Let ABCD is a parallelogram inscribed in circle.Since ABCD is a cyclic parallelogram, then∠A + ∠C = 180 ....1But ∠A = ∠CSo ∠A = ∠C = 90Again   ∠B + ∠D = 180 ....2But ∠B = ∠DSo ∠B = ∠D = 90Now each angle of parallelogram ABCD is 90.Hense ABCD is a rectangle.

Proof that a Cyclic Parallelogram is a Rectangle

A cyclic parallelogram is a special type of parallelogram that can be inscribed in a circle. In this proof, we will show that a cyclic parallelogram is indeed a rectangle.

Definition: A parallelogram is a quadrilateral with opposite sides that are parallel and equal in length.

Definition: A rectangle is a parallelogram with all angles equal to 90 degrees.

Proof:

1. Consider a cyclic parallelogram ABCD inscribed in a circle.

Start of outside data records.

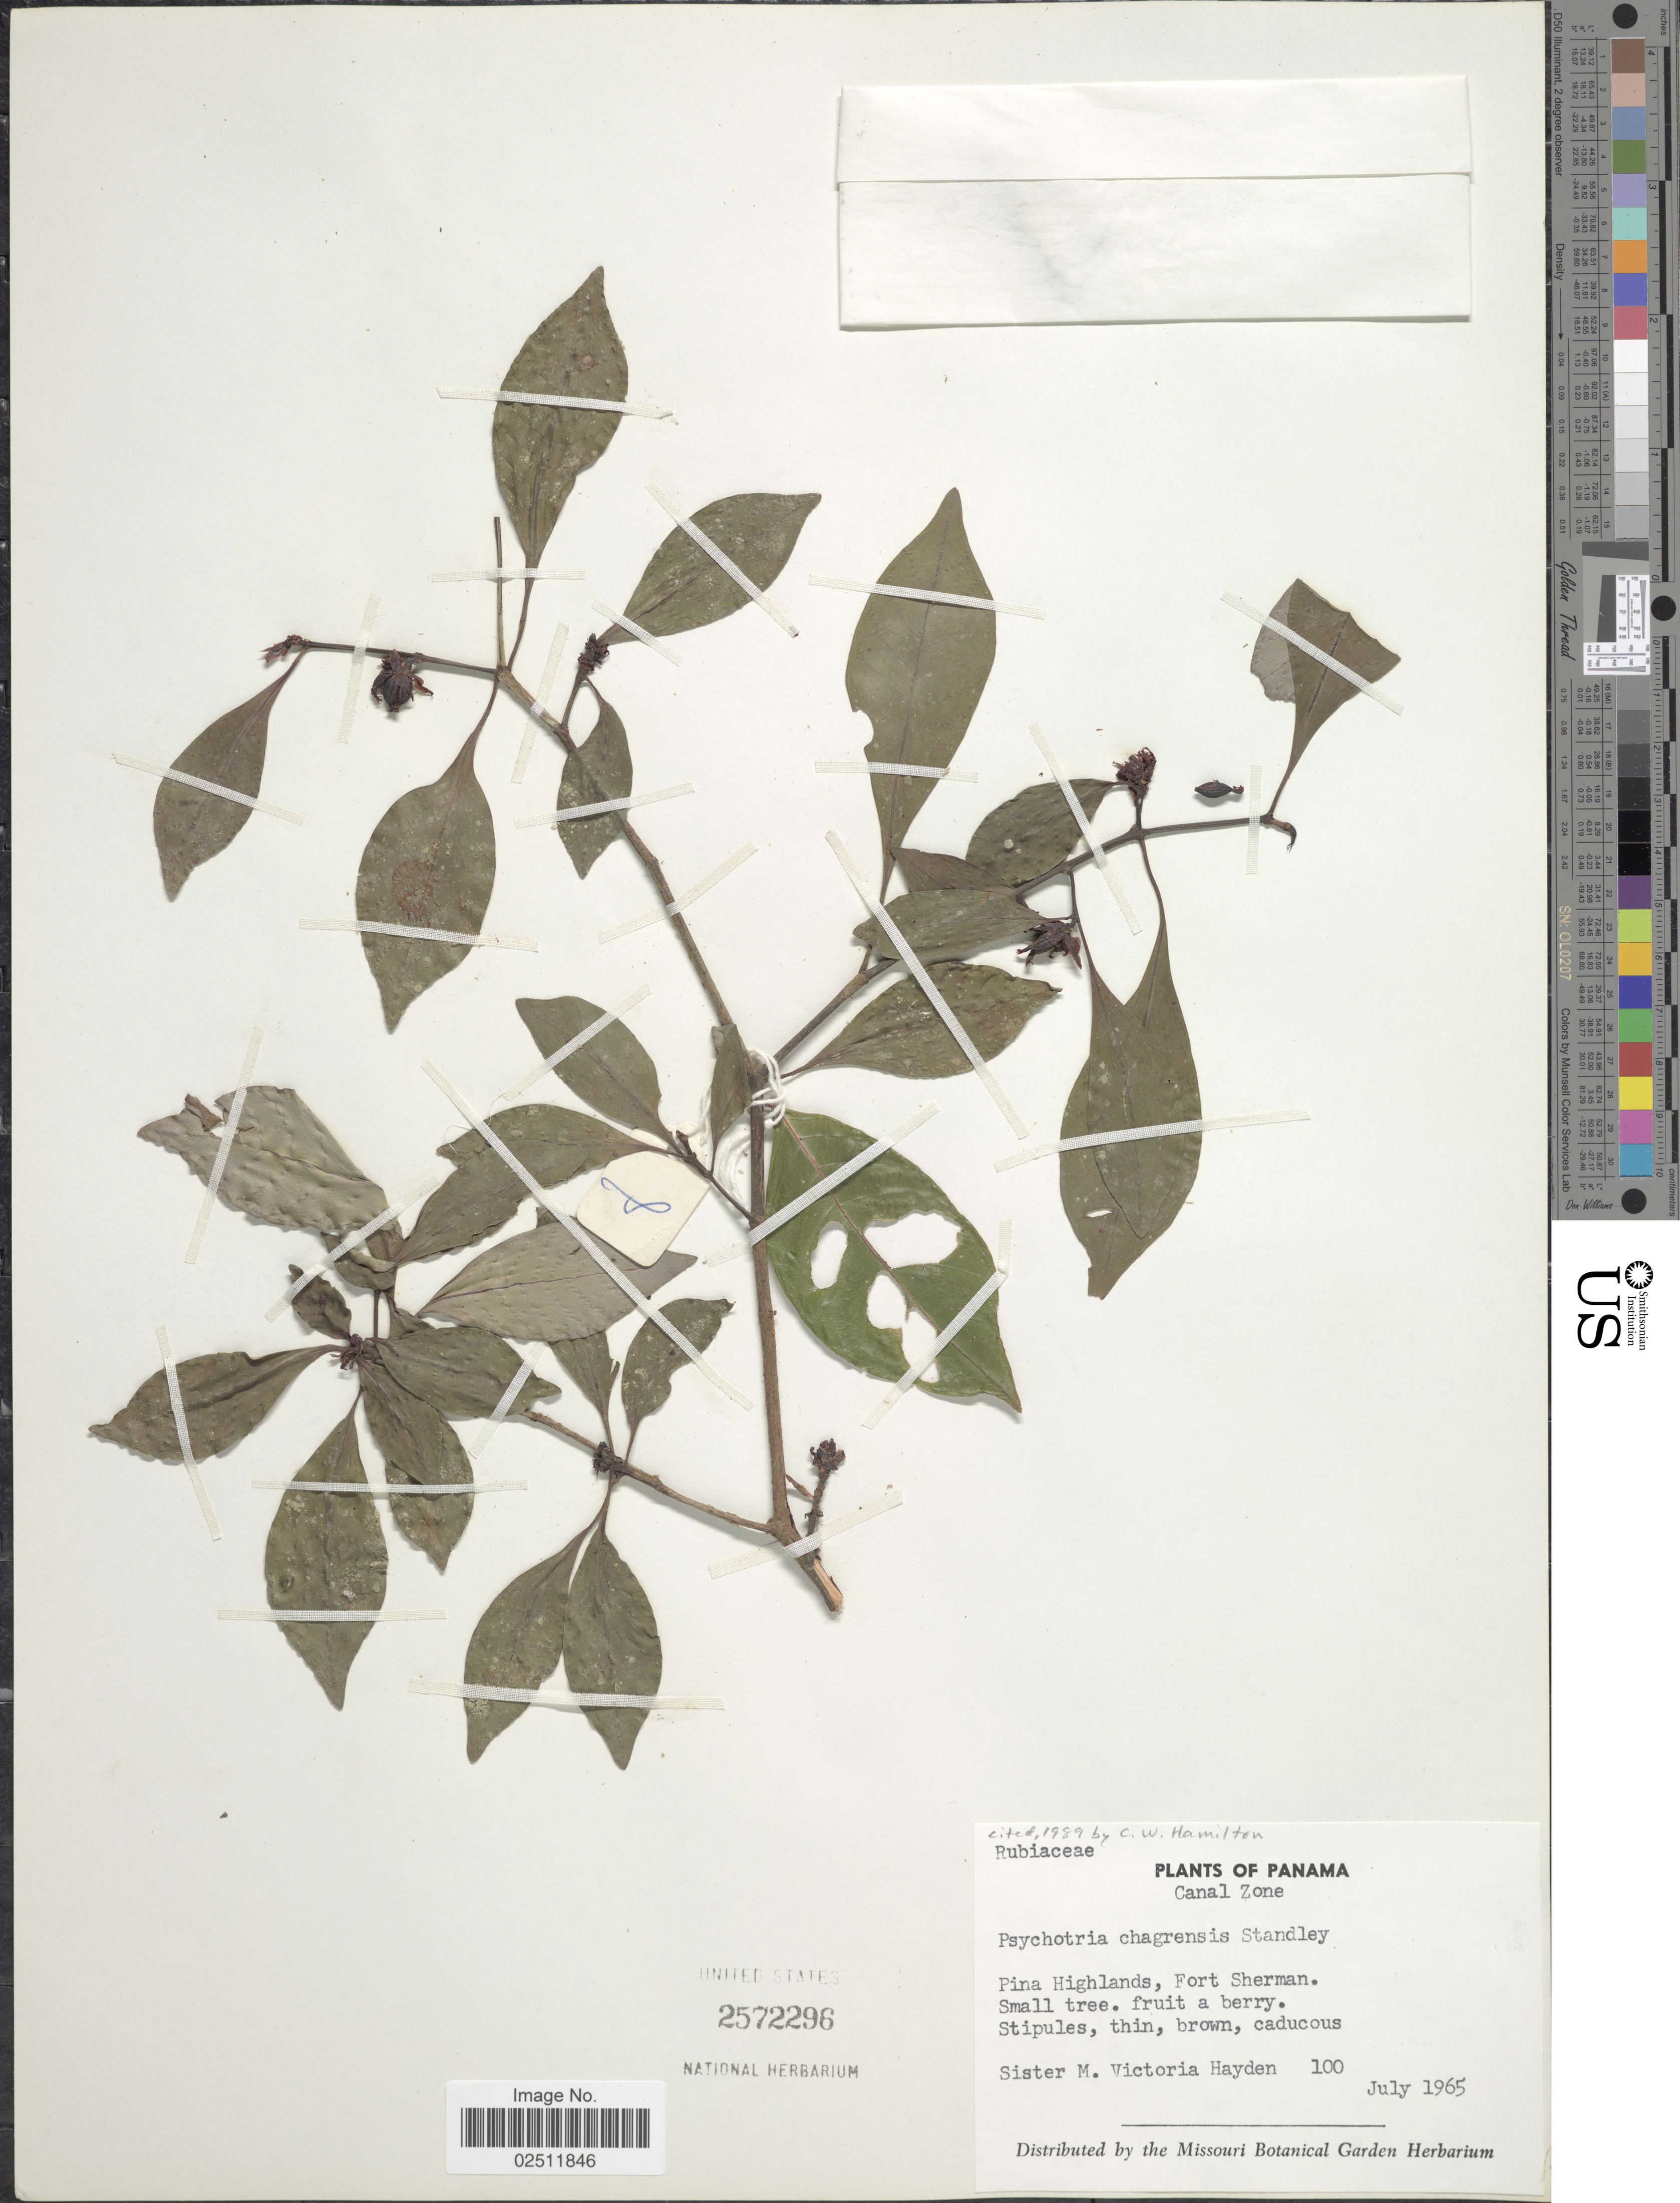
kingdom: Plantae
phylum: Tracheophyta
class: Magnoliopsida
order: Gentianales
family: Rubiaceae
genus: Psychotria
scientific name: Psychotria chagrensis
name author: Standl.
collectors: M. Hayden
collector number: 100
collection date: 1965-07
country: Panama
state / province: Colón / Panamá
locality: Canal Zone. Pina Highlands, Fort Sherman.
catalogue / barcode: US 2572296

2. Let's assume that ABCD is not a rectangle, which means that it does not have all angles equal to 90 degrees.

3. Since ABCD is a parallelogram, opposite angles are equal. Let's assume that angle A is not equal to 90 degrees.

4. Since ABCD is a cyclic parallelogram, opposite angles are supplementary (they add up to 180 degrees) because they are inscribed in the same arc.

5. Therefore, angle A + angle C = 180 degrees.

6. Since ABCD is a parallelogram, opposite sides are parallel. Let's assume that AB and CD are parallel.

7. By the property of alternate interior angles, angle A is equal to angle C.

8. Substituting angle A with angle C in the equation from step 5, we get 2 * angle C = 180 degrees.

9. Solving for angle C, we find that angle C = 90 degrees.

10. However, this contradicts our assumption in step 3 that angle A is not equal to 90 degrees.

11. Hence, our assumption that ABCD is not a rectangle must be incorrect.

12. Therefore, a cyclic parallelogram ABCD is a rectangle.

Conclusion: We have proved that a cyclic parallelogram is a rectangle by contradiction. By assuming that it is not a rectangle, we arrived at a contradiction, which proves that our assumption was incorrect. Therefore, a cyclic parallelogram must be a rectangle.